#### Aim of the task:
Identify each line in the data below that contains the word "Education", and copy those lines.

*** Exercise materials ***

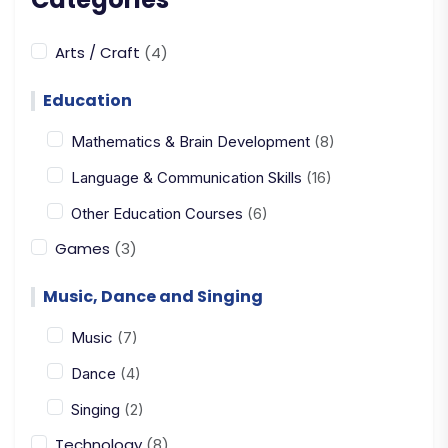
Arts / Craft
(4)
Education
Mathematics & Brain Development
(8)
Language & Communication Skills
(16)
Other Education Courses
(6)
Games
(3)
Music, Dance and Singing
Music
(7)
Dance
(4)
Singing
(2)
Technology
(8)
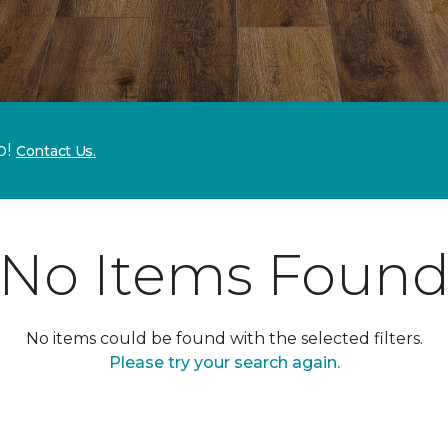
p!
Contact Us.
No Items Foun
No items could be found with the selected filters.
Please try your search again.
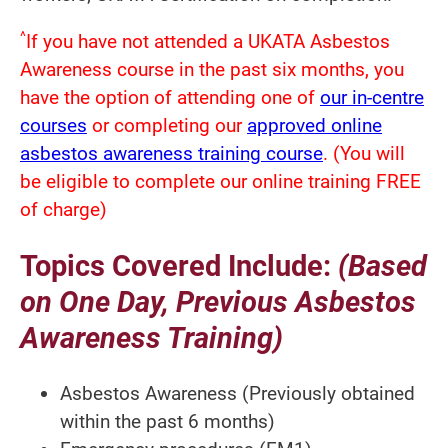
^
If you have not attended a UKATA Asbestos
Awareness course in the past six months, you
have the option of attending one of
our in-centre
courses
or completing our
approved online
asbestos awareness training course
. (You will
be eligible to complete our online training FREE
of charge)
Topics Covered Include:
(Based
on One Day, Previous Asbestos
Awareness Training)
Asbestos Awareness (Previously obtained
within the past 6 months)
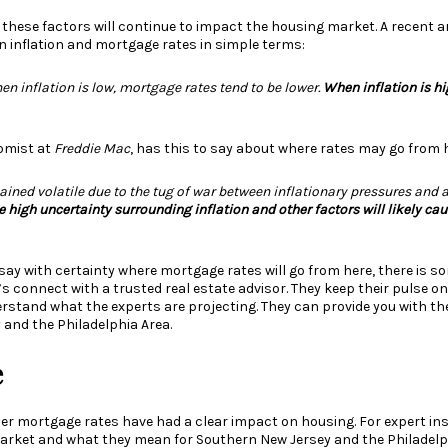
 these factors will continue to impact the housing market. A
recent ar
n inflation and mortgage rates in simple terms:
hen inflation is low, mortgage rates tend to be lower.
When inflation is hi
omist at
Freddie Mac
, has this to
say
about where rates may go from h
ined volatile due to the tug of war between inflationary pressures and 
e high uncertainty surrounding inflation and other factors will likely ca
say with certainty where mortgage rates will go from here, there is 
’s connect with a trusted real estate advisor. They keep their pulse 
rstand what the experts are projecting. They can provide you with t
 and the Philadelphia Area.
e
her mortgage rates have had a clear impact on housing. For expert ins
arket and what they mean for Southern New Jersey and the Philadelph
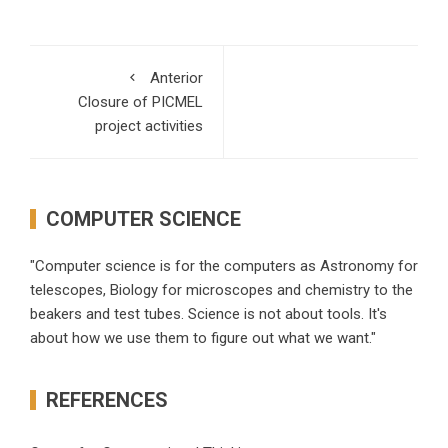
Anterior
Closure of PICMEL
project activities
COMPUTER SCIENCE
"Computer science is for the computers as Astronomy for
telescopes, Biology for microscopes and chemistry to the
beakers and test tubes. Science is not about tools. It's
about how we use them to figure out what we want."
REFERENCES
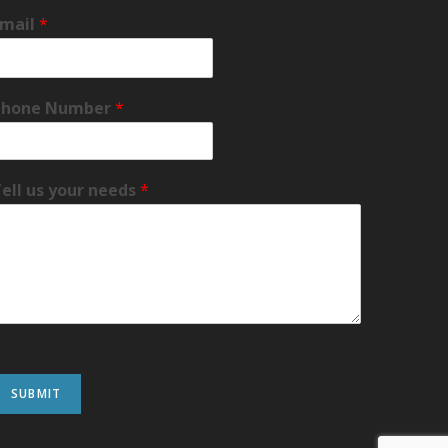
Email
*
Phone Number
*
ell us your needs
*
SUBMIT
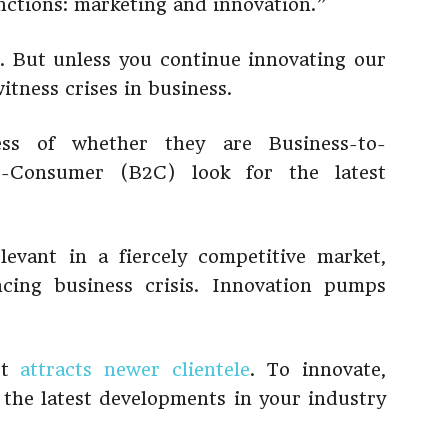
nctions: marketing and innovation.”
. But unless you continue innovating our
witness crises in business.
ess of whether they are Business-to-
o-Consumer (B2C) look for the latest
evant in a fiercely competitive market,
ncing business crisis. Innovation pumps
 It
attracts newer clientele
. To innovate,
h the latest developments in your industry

*** End of Exercise materials ***

#### Expected answer:
Education
Other Education Courses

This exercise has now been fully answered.